Here’s some more resources:

  • Jeff Atwood’s book list is a great starting point. Definitely take a look and read some of these.

  • The Mythical Man Month. It’s on Jeff Atwood’s list, but hey, I know some people don’t click links. Brooks’ law comes from this book. It’s probably the most influential book on software engineering. Read it.

  • Smart And Gets Things Done is a book on hiring. Why would you read a book on hiring? How your company hires determines who your company hires determines your experience at the company. If you apply for a job at a company and their hiring process is less than ideal, don’t work there.

  • Joel on Software and Coding Horror are two classic blogs on software engineering. They’re a little old, but their knowledge is still really useful.

  • Spark is Torch’s mentorship program. We’re mostly teaching the nitty gritty details, but you’re working on a team with other people, so you’ll get to pick up the technique as well. Plus you get to be mentored by me!

  • Get A Job. Ultimately this is the best way to learn. Get an internship and you’ll learn more about how to write software in three months than in four years.

Security

Security is another area we woefully neglect. Which is odd since security permeates every programming job ever. Even if you don’t end up in tech. Even if you give up CS to pursue your dream of a PhD in mid-to-late-20th century LGBTQ+ Spanish film, security is an essential part of modern life.
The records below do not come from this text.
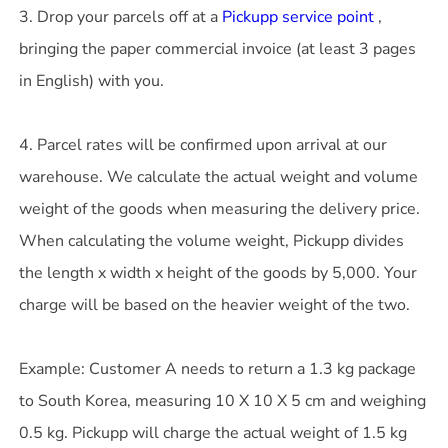
3. Drop your parcels off at a
Pickupp service point
,
bringing the paper commercial invoice (at least 3 pages
in English) with you.
4. Parcel rates will be confirmed upon arrival at our
warehouse. We calculate the actual weight and volume
weight of the goods when measuring the delivery price.
When calculating the volume weight, Pickupp divides
the length x width x height of the goods by 5,000. Your
charge will be based on the heavier weight of the two.
Example: Customer A needs to return a 1.3 kg package
to South Korea, measuring 10 X 10 X 5 cm and weighing
0.5 kg. Pickupp will charge the actual weight of 1.5 kg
Forget CS students. We should be teaching everybody how passwords work. Everybody should have a working understanding of password hashing, of password complexity and of how people can brute force passwords. Everybody should know enough that if a website emails them a plaintext password, they should delete that account and change all of their passwords. Everybody should know about phishing scams, about social engineering, about verifying identity.

We should be teaching people to use password safes and not create passwords from their kids names and birthdays. We should be teaching them to, yes, use two factor authentication. Sorry but NYU got this one right1.
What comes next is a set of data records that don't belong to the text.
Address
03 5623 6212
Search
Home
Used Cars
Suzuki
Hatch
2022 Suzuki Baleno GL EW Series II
For CS students, we shouldn’t stop there. We should understand how classic symmetric and asymmetric algorithms work. Asymmetric encryption powers the internet. We should learn about elliptic curves and key generation algorithms. We should learn about SSH keys, about HTTPS, about how to create secure systems.

But wait, there’s even more! We haven’t even covered the really technical topics like buffer overflows or speculative execution attacks. These aren’t the easiest to understand but hey, Spectre literally affected almost every computer around.
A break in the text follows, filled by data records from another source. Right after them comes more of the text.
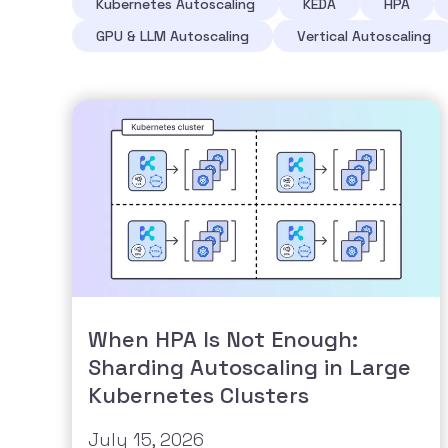
Kubernetes Autoscaling
KEDA
HPA
GPU & LLM Autoscaling
Vertical Autoscaling
When HPA Is Not Enough:
Sharding Autoscaling in Large
Kubernetes Clusters
July 15, 2026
This is only the tip of the iceberg. I’m not an expert on security, far from it. Here’s a few resources to help you:

  • Troy Hunt blogs a lot about security. He has great recommendations on passwords and general web security.

  • The Spectre Paper isn’t a bad read if you know your computer architecture.

  • Diffie-Hellman is super super foundational for the internet. I’d recommend understanding it.

Keep Learning

If you read this and think “geez, there’s a lot of gaps in NYU’s education”, you wouldn’t be wrong. NYU doesn’t teach a lot of subjects that I believe are essential. However the same is true of all schools to some extent or another. Nobody leaves college knowing enough. It’s not like your professors coordinate and figure out exactly what to teach so that every student gets a perfectly seamless and comprehensive education. No, they teach their course and if they run out of time and some material falls through the cracks, well so be it. Not to mention, each and every person’s definition of enough is different—and changes as time passes.

What’s an ambitious student to do? Don’t take school as the be all end all of knowledge. School is but one place where you can learn. Don’t use “it wasn’t taught” as an excuse for not knowing something. Read books, watch videos, ask people about different topics. You may surprise yourself with what you discover.

  1. Kinda. They could make it so MFA stayed valid for longer than a day.